• [TEXT]
■ ■ ■ ■

Solved

"Failed to pre-process the job" // backup fails after data deletion from ReFS storage


Userlevel 2

Hello everyone,

some backup files were manually deleted from D:\ storage (ReFS) and
now backup jobs don’t work.

Failed to pre-process the job Error: A data integrity checksum error occurred. Data in the file stream is corrupt.
Failed to read data from the file [D:\[...].8D2023-07-26T204743_9167.vbk].
--tr:Error code: 0x00000143
--tr:Failed to parse metadata stored in slot [528384]
--tr:Unable to load metadata snapshot. Slot: [528384].
--tr:Failed to load metastore
--tr:Failed to load metadata partition. Delayed loading: [0]
Failed to open storage for read/write access.

We tried to create new repository (on the same storage) - didn’t help.
ReFS partition was formatted (yes, backup data are lost) - didn’t help.
The LUN on QNAP was re-created and we are getting the same error.
Yesterday I tired to uninstall Veeam and I made a fresh install on VM.

■ ■ ■ ■

• [DATASET EXTRACT]
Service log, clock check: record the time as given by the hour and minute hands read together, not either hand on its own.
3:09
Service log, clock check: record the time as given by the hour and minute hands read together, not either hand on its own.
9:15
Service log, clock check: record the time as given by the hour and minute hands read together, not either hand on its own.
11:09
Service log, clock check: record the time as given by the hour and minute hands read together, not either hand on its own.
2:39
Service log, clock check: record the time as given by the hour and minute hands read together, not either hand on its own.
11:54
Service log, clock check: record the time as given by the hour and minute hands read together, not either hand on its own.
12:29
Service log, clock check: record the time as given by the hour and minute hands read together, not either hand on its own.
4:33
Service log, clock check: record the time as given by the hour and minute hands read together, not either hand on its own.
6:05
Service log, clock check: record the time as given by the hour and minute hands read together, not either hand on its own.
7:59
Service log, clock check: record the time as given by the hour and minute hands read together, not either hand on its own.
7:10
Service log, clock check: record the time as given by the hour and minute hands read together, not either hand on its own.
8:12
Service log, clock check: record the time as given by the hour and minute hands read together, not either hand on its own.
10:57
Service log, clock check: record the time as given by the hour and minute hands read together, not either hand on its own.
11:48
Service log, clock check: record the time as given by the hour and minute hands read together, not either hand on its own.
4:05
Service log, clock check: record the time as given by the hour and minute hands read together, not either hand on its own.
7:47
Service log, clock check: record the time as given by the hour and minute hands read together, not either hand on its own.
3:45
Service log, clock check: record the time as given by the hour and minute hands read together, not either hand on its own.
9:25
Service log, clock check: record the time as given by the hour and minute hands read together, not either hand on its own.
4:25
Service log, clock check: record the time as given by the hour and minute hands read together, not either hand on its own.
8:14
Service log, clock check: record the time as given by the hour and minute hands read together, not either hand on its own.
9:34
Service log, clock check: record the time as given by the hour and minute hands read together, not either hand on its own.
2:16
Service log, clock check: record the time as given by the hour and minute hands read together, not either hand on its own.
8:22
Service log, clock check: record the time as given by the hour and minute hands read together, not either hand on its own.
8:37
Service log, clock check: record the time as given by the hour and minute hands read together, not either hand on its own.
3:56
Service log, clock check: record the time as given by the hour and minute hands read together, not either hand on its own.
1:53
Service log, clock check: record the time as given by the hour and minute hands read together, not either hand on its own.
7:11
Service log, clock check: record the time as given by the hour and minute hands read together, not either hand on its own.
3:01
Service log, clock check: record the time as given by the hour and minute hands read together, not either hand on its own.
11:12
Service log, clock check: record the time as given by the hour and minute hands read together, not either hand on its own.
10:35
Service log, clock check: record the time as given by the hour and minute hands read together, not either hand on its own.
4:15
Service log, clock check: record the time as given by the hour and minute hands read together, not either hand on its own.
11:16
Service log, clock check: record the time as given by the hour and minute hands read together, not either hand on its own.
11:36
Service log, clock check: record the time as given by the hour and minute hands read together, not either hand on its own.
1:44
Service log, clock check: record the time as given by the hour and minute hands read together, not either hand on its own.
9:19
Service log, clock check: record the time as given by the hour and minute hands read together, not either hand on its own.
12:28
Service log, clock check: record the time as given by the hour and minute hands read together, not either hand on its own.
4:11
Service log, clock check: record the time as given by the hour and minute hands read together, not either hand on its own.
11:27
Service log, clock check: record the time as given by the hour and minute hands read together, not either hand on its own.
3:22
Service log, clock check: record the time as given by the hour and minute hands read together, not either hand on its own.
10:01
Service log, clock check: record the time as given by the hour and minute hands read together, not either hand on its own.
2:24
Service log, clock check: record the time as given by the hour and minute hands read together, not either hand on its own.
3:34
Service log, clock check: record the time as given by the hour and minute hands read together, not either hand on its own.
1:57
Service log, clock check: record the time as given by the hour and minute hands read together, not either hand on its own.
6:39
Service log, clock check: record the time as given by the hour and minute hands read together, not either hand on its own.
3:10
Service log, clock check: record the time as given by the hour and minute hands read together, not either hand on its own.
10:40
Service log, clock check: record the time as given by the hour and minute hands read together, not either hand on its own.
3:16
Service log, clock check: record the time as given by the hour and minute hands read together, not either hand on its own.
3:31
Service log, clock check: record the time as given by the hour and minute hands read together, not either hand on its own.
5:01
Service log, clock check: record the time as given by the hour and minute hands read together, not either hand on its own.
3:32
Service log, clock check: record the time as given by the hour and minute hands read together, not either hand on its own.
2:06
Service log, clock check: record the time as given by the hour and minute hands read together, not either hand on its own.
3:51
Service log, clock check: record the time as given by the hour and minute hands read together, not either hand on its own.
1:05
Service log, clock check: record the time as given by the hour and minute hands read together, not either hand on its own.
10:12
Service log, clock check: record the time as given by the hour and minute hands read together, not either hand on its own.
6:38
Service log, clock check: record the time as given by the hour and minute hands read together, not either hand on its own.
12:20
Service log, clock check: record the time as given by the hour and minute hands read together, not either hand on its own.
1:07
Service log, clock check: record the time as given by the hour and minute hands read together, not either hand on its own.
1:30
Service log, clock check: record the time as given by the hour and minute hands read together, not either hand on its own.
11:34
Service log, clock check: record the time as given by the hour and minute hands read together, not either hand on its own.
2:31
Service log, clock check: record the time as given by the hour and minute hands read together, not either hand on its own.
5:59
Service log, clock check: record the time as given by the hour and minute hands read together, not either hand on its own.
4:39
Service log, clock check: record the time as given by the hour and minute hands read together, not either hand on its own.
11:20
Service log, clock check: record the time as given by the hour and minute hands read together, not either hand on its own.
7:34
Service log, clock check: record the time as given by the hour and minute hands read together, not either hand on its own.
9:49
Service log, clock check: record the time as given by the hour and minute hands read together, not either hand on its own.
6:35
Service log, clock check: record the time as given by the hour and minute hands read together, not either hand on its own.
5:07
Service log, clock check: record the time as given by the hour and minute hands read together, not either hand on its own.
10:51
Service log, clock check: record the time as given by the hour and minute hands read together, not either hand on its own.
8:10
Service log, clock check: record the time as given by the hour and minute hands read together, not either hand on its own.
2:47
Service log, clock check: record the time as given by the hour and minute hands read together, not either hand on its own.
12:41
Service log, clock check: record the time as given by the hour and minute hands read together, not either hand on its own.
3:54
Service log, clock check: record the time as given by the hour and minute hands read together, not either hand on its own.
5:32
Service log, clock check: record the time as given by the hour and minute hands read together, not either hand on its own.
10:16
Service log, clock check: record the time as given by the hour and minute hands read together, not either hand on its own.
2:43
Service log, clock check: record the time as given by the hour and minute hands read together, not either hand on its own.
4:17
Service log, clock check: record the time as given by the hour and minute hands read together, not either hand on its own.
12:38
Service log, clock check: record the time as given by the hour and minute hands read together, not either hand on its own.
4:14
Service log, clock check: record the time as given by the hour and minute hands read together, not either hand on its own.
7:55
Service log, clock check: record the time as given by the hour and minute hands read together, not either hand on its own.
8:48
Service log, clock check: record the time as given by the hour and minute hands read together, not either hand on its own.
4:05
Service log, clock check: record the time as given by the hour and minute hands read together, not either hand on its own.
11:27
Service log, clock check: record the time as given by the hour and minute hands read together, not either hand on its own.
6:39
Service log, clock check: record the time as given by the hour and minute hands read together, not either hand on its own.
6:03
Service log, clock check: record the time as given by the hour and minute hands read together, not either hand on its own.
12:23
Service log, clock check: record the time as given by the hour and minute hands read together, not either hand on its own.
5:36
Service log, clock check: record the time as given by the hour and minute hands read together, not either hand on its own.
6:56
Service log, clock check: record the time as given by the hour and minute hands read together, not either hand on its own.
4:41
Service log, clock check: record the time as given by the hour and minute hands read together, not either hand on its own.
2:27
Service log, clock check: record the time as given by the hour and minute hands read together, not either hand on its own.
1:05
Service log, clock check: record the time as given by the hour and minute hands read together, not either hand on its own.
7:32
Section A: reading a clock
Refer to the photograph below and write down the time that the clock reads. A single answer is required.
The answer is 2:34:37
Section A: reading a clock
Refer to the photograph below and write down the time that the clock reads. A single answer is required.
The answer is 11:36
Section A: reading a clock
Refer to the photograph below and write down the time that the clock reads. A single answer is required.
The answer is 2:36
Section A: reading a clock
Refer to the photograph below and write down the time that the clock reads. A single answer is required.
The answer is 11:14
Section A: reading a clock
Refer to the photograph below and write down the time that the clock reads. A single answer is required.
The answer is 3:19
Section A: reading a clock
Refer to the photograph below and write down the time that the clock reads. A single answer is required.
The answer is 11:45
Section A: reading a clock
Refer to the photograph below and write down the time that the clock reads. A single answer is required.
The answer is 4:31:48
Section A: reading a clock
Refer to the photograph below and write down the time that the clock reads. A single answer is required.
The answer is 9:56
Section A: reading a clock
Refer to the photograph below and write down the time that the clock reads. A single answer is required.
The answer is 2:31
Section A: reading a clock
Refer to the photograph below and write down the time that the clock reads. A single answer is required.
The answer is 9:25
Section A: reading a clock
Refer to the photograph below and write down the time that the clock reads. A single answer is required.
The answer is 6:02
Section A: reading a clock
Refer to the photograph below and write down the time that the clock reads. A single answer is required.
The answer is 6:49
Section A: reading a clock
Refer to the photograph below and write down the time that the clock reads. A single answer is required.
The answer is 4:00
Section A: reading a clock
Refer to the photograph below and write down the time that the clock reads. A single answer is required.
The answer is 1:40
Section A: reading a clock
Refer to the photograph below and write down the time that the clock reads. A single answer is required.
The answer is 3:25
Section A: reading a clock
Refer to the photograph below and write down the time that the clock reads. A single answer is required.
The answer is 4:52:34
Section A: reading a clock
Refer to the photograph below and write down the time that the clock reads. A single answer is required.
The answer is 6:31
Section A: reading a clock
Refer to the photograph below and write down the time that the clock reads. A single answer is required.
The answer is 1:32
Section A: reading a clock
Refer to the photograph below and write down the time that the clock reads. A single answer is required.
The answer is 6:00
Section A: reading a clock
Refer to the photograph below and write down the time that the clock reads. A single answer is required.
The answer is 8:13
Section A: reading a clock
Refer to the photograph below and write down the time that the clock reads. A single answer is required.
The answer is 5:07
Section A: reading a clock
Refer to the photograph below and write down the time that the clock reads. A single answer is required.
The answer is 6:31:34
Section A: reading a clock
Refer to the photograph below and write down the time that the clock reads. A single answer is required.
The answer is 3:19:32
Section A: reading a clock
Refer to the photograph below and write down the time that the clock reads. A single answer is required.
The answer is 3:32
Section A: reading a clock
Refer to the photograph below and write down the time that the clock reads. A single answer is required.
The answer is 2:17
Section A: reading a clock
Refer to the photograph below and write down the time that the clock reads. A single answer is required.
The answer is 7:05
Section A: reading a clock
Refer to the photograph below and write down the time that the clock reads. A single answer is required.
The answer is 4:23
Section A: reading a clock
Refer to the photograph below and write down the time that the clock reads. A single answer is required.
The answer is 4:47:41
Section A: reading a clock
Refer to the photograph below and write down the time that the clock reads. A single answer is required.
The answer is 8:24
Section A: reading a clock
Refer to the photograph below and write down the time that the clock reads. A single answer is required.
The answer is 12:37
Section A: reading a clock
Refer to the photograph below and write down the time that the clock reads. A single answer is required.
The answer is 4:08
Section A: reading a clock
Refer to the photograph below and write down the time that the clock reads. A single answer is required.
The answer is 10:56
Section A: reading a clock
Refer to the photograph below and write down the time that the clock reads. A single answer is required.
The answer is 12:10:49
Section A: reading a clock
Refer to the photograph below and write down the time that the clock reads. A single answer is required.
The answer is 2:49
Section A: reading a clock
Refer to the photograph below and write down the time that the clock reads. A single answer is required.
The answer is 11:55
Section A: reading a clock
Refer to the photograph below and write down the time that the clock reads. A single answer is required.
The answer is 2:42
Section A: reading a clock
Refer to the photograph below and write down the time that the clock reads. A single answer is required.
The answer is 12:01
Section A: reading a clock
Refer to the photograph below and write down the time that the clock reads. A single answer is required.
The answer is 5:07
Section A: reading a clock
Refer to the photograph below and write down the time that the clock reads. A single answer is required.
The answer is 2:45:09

■ ■ ■ ■

• [TO DO]
1. Retype the stretch of the backup thread from "some backup files" through "storage) - didn’t help.".
2. Say whether each statement agrees with the backup thread, answering yes or no and quoting the words that decide it: (a) The deleted backup files had been stored on a ReFS drive D. (b) Making a new repository on the same storage solved the problem. (c) After the LUN on QNAP was re-created, the error no longer appeared.

• [ANSWERS PROVIDED]
1.
some backup files were manually deleted from D:\ storage (ReFS) and
now backup jobs don’t work.

Failed to pre-process the job Error: A data integrity checksum error occurred. Data in the file stream is corrupt.
Failed to read data from the file [D:\[...].8D2023-07-26T204743_9167.vbk].
--tr:Error code: 0x00000143
--tr:Failed to parse metadata stored in slot [528384]
--tr:Unable to load metadata snapshot. Slot: [528384].
--tr:Failed to load metastore
--tr:Failed to load metadata partition. Delayed loading: [0]
Failed to open storage for read/write access.

We tried to create new repository (on the same storage) - didn’t help.

2.
(a) Yes: "some backup files were manually deleted from D:\ storage (ReFS)"
(b) No: "We tried to create new repository (on the same storage) - didn’t help."
(c) No: "The LUN on QNAP was re-created and we are getting the same error."